Iterative Development¶
Автор раздела: Ivan Zakrevsky
📝 "The "iterative development" model performs initial planning and then consists of a cyclic process of prototyping, testing, analyzing and refining the requirements and the solution. "Iterative" models repeatedly perform the life cycle processes to deliver prioritized system functions sooner, with refined or more complex elements of the system coming in later iterations."
—"ISO/IEC/IEEE 12207:2017 Systems and software engineering - Software life cycle processes"
💬 If you run into a dead end in one of the areas, iterate! Incremental refinement is a powerful tool for managing complexity. As Polya recommended in mathematical problem solving, understand the problem, devise a plan, carry out the plan, and then look back to see how you did [Polya 1957].
— "Code Complete" 2nd edition by Steve McConnell
💬 ""Iteration" here means applying a function to itself."
—"Concrete Mathematics: A Foundation for Computer Science" 2nd edition by Ronald L. Graham, Donald E. Knuth, Oren Patashnik
В математике итерация - это применение функции самой к себе, и именно этим обеспечивается "Responding", т.к. каждый новый вызов получает на вход результат работы предыдущего вызова.
💬 The key to iterative development is to frequently produce working versions of the final system that have a subset of the required features.
💬 Iterative development makes sense in predictable processes as well. But it is essential in adaptive processes because an adaptive process needs to be able to deal with changes in required features. This leads to a style of planning where long term plans are very fluid, and the only stable plans are short term plans that are made for a single iteration. Iterative development gives you a firm foundation in each iteration that you can base your later plans around.
—"The New Methodology" by Martin Fowler
💬 In this thinking waterfall means "do one activity at a time for all the features" while iterative means "do all activities for one feature at a time".
💬 Indeed we've found that delivering a subset of features does more than anything to help clarify what needs to be done next, so an iterative approach allows us to shift to an adaptive planning approach where we update our plans as we learn what the real software needs are.
💬 But it is easy to follow an iterative approach (i.e. non-waterfall) but not be agile. I might do this by taking 100 features and dividing them up into ten iterations over the next year, and then expecting that each iteration should complete on time with its planned set of features. If I do this, my initial plan is a predictive plan, if all goes well I should expect the work to closely follow the plan. But adaptive planning is an essential element of agile thinking. I expect features to move between iterations, new features to appear, and many features to be discarded as no longer valuable enough.

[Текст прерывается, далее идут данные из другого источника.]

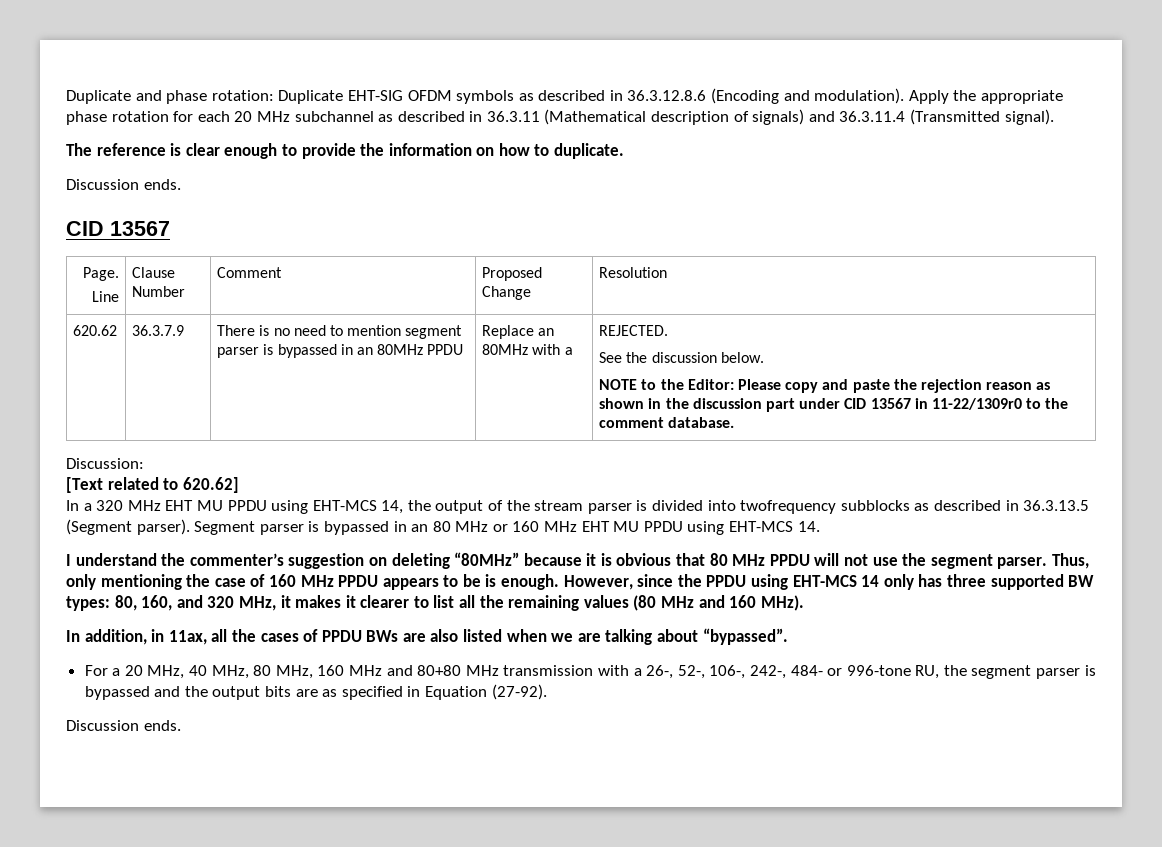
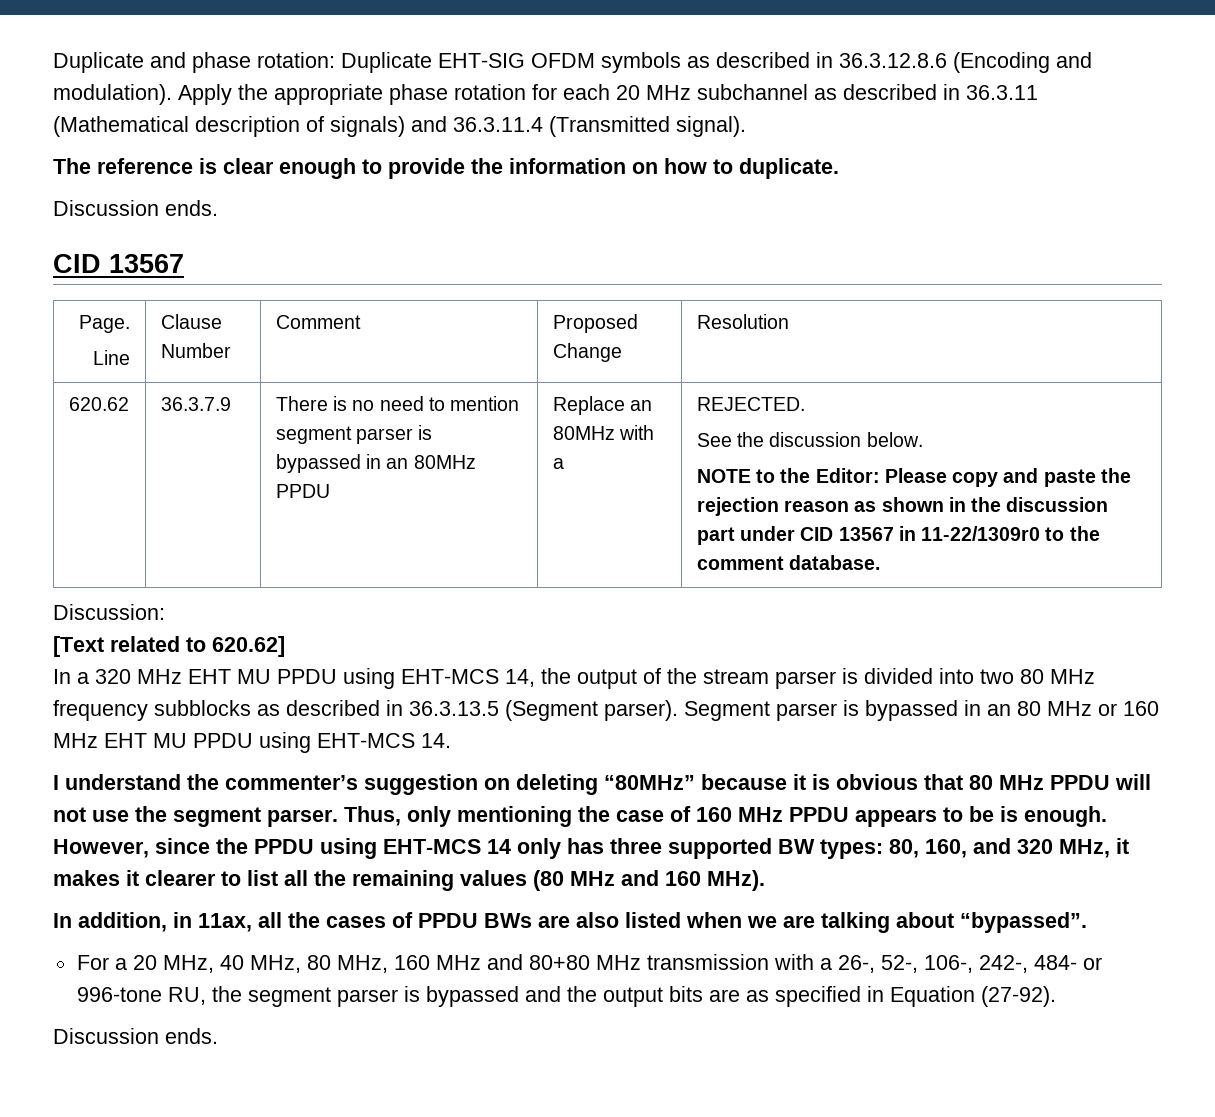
[740,500,837,514] twofrequency -> [980,669,1095,684] [53,700,148,721] two 80 MHz frequency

My rule of thumb is that anyone who says "we were successful because we were on-time and on-budget" is thinking in terms of predictive planning, even if they are following an iterative process, and thus is not thinking with an agile mindset. In the agile world, success is all about business value - regardless of what was written in a plan months ago. Plans are made, but updated regularly. They guide decisions on what to do next, but are not used as a success measure.
—"Waterfall Process" by Martin Fowler
Итерация может дать Responding, а может и не дать. Важны не итерации сами по себе, а именно Responding. Поэтому в Agile Manifesto пишут про Responding, а не про итерации.
Ключевым элементом итеративной разработки является Adaptation.